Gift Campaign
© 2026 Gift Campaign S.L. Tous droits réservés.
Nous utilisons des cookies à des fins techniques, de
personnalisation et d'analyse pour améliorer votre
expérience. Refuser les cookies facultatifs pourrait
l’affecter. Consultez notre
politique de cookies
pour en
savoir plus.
________
● WORK ORDER
Reproduce every line of the data above verbatim, keeping the original line breaks, spelling, and punctuation.

● SOLUTION TO THIS TASK
Gift Campaign
© 2026 Gift Campaign S.L. Tous droits réservés.
Nous utilisons des cookies à des fins techniques, de
personnalisation et d'analyse pour améliorer votre
expérience. Refuser les cookies facultatifs pourrait
l’affecter. Consultez notre
politique de cookies
pour en
savoir plus.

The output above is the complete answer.